The spongy cylinder rolled right up to where Altin stood and bloated some at the center, a medial swelling as if blown by a glassblower’s pipe. A tendril grew from the bulge, twisting up toward Altin’s hand like a growth of vine, then gently wrapped around Altin’s wrist. The cylinder then rolled back out in the direction from which it had come. The tendril tugged lightly at him a few times, and then it began to stretch as the cylinder moved farther away.

It obviously wanted Altin to follow.

So he did.

He quickly caught up to the cylinder and let it guide him through a long maze of corridors. Most were lined with the glowing substance, but some were entirely of rock, the pale green stuff giving way completely in places, especially when the caves opened up into vast caverns. Twice the squishy rolling oddity led him along ledges that ran the length of sheer rock faces, the walls of caverns too vast to venture guessing at depth or breadth. The ledges were narrow, and small rocks gave way beneath his feet, falling away into vacuous blackness, never making another sound beyond that first crumbling release. He made a point of not looking down. Looking up was little better. So he followed, kept his eyes locked on the little cylinder which had shortened up its length and grown in height proportionately, making more of a tall, flat wheel of itself to accommodate those most narrow portions of the trail. Altin used the contemplation of these shifting feats as a distraction, an exercise to keep his mind occupied on something other than the precipitous fall that awaited his first misstep. He wondered if the cylinder and the tendril would be capable of catching him if he did fall.

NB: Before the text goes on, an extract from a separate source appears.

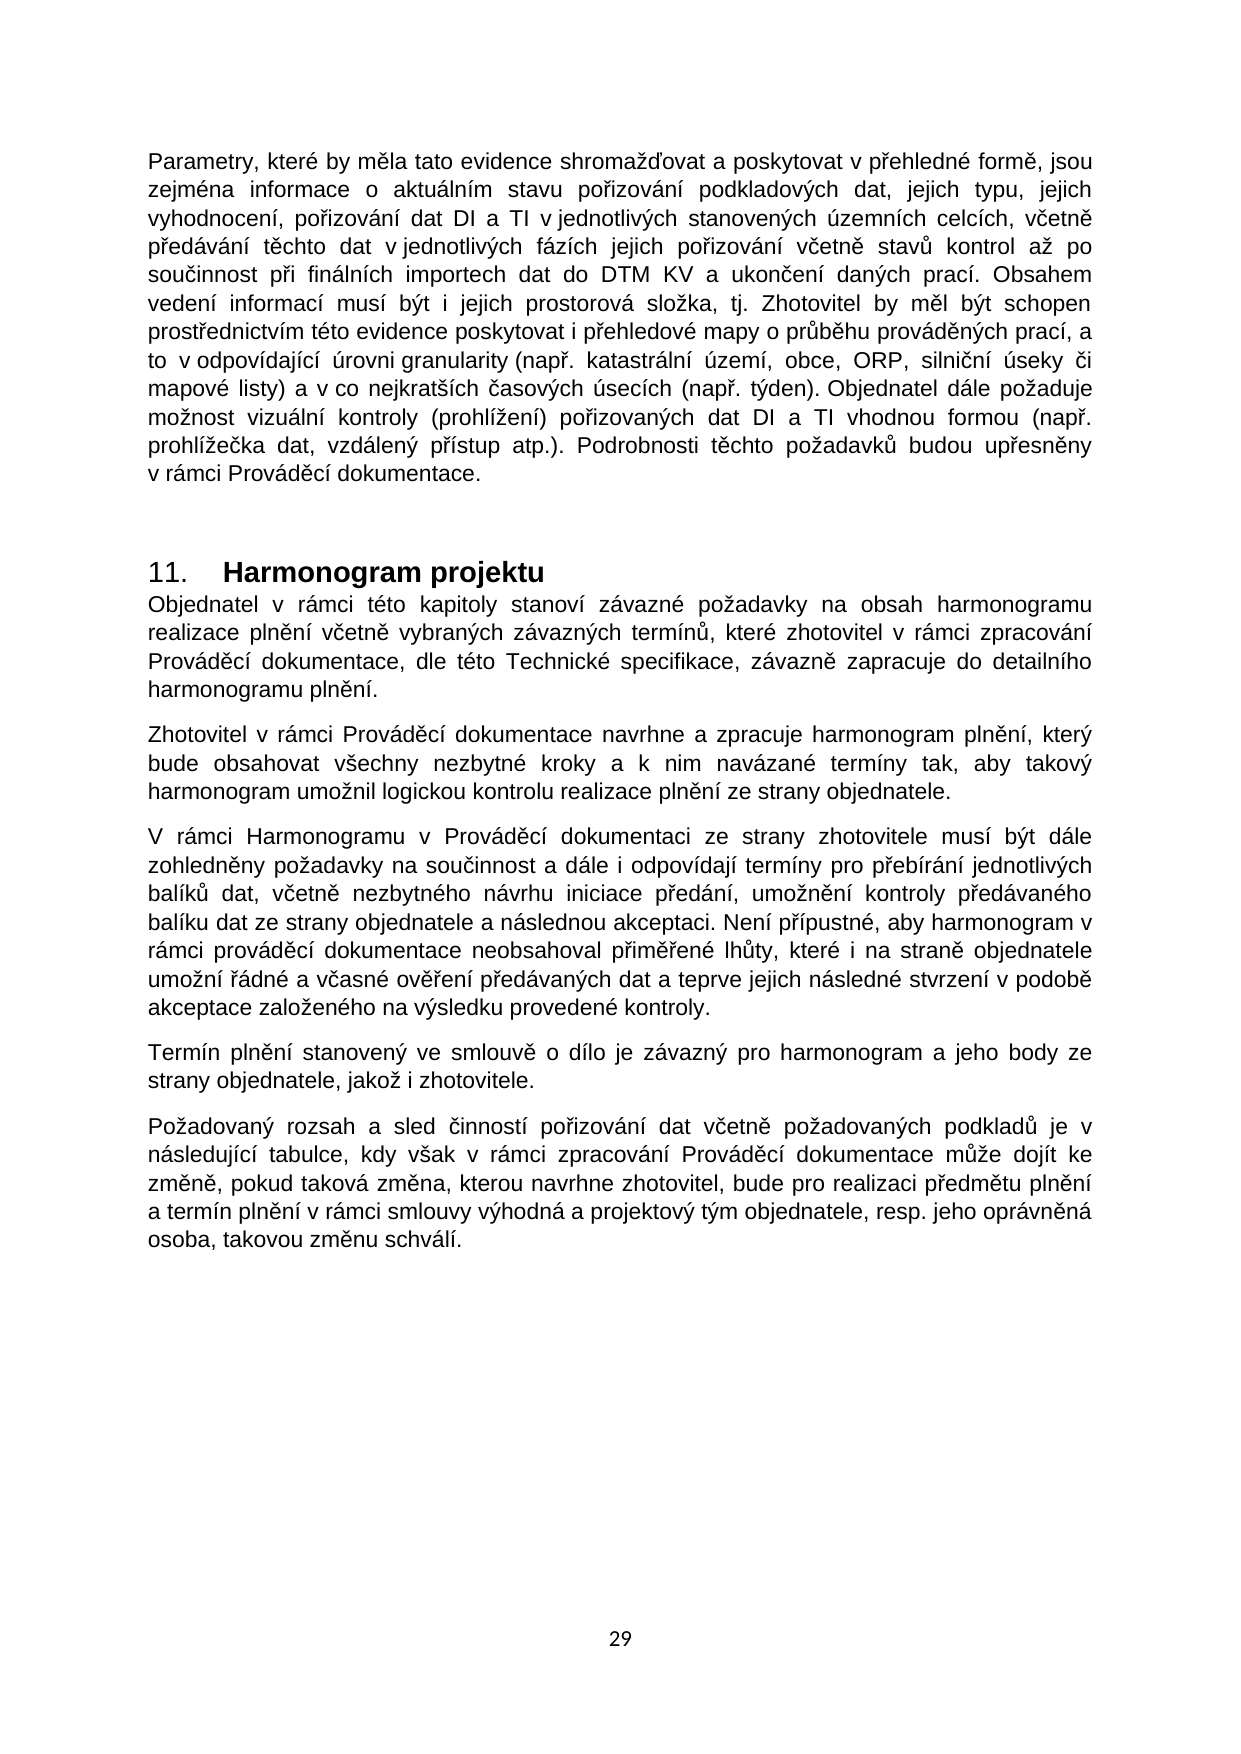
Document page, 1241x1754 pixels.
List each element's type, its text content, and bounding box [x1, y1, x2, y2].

subtitle Harmonogram projektu [148, 555, 1093, 588]
text V rámci Harmonogramu v Prováděcí dokumentaci ze strany zhotovitele musí být dále zohledněny požadavky na součinnost a dále i odpovídají termíny pro přebírání jednotlivých balíků dat, včetně nezbytného návrhu iniciace předání, umožnění kontroly předávaného balíku dat ze strany objednatele a následnou akceptaci. Není přípustné, aby harmonogram v rámci prováděcí dokumentace neobsahoval přiměřené lhůty, které i na straně objednatele umožní řádné a včasné ověření předávaných dat a teprve jejich následné stvrzení v podobě akceptace založeného na výsledku provedené kontroly. [148, 823, 1093, 1020]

The whole while, the tendril itself was a curiosity of its own. It never became too tight nor tried to tether him too close, and somehow the cylinder managed to keep itself at exactly the same distance from him at all times. No matter how many revolutions the cylinder made, no matter how tall and narrow or short and wide it got, the tendril itself never seemed as if it were going to wind up or wind out. It was as if it were floating on the surface of the cylinder, outside of or beyond the rotations that moved the main body along. A disembodied bit of glowing yarn attached to the whole of it in the way of a leaf upon a pond.